Forex MarketThere are two main enemies for every trader: letting a losing run go on expecting to recover (because we were obviously right at first) and trying to recover from a loss quickly. The lack of experience and consciousness about these factors can be critical to any aspiring or experienced trader.

For that matter, there are some things we can do to prevent ourselves to keep walking towards an abyss and turn around, which basically consists on continuously evaluating the road and looking around for anything weird.

By permanently monitoring how a trade is moving and your no deposit bonus 2016 we can keep track of its direction and detect any wrong turn, no matter how convinced we were of the road. When we are trading currencies there are many factors that can affect directly our price movements that we may not even know about. For this reason, the best thing we can do is just to monitor its performance.

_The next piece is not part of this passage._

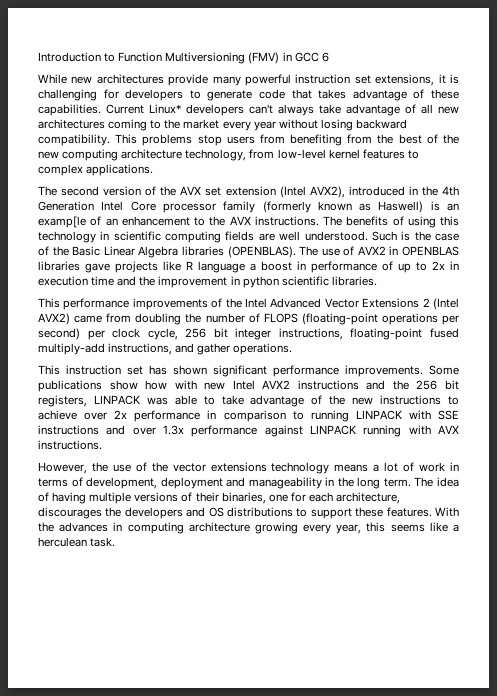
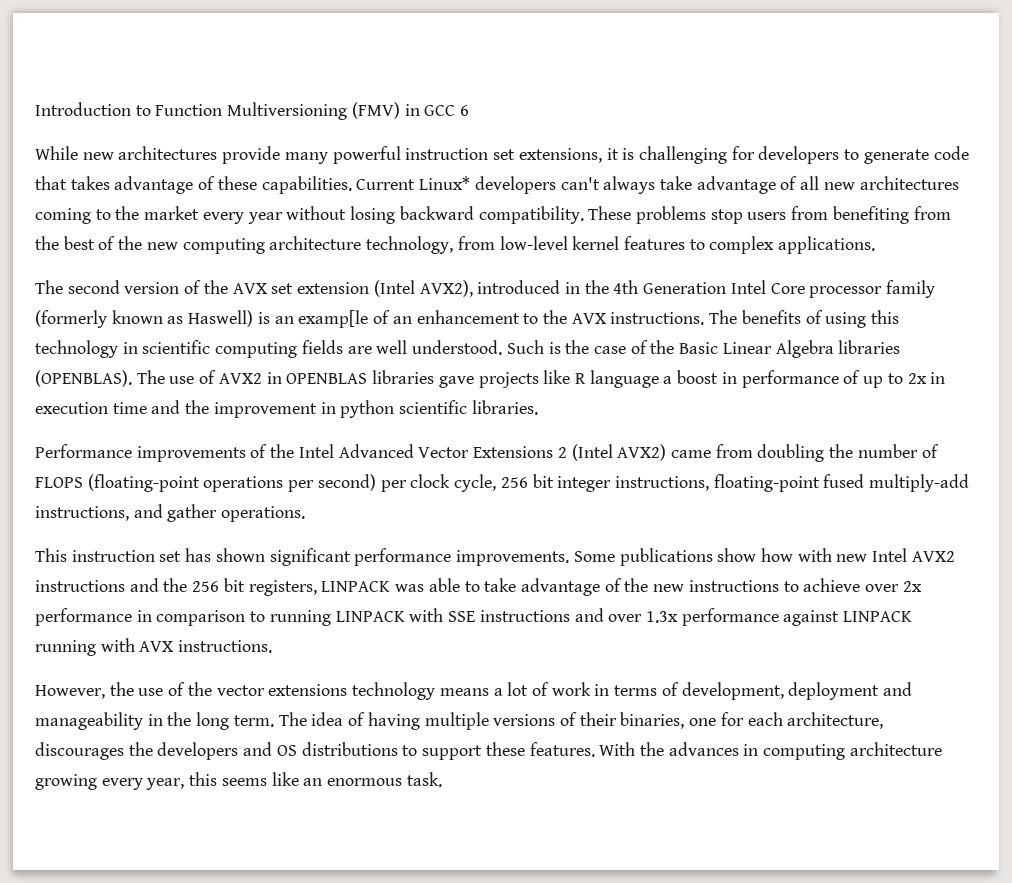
[115,134,138,144] This -> [588,206,632,220] These
[38,298,130,310] This performance -> [35,444,132,458] Performance
[453,524,460,532] [38,537,87,547] a herculean -> [303,778,403,786] an enormous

Keeping emotions away and our thoughts sober is the best way to deter a bad trade almost instantly, allowing yourself to avoid an economic catastrophe. Indicators like a reversal candlestick can show you a trade is going wrong. Even a turn after a certain news that just came up. Any sign of weakness should be detected as soon as possible, this is as important as our winners. Even if you loose all of your no deposit bonus deal in 2016, keep it calm!

Right after we detect a bad trade going on its time to take action on it and exit as soon as possible. Exiting a bad trade not only will save us money, but it will save us the most valuable asset; time. Time we can invest in finding our next great trade.

The next big thing to keep in mind, know that we know how important it is to exit trades on time, is to have an exit strategy. The oldest and most efficient strategy is to set a stop loss price to the trade right before making it. A stop loss is the level in which we decide to sell a trade because that is not the way you were expecting, it’s basically “I won’t lose more than this”.

Defining your Exit Strategy

Whatever your strategy is, it is very important that you know what it is, how it works and execute without exceptions. Here are four types of factors that influence traders decisions daily

Time based Calls: Other type of traders just likes to watch a pair and how it develops for a specific time and for that time only. The time periods are determined by a previous analysis with tools for that and aim to accomplish a pretty specific objective.

Support and resistance levels: Some traders prefer to base their decisions on the Support and Resistance levels of a certain currency, when these are broken it is time for them to make a trade.

The Relative Strength Index (RSI): These are based on the two period RSI. They depend on if the trade is for a long or a short position. These traders look for pairs that are overbought or oversold in order to determine a trend; This allows them to exit on time if it took the wrong direction.

Trend-based Decisions: Other traders like to make their calls based on the trend that it is following; So, if it’s going up, they put the stop loss under the most recent swing low. If the trend is going down, they set their stop loss under the most recent swing high.

Remember to make your own rules and stick to them, knowing when to stop losing is definitely a big plus for a trader. Pick only best no deposit bonus 2016 and trade safely.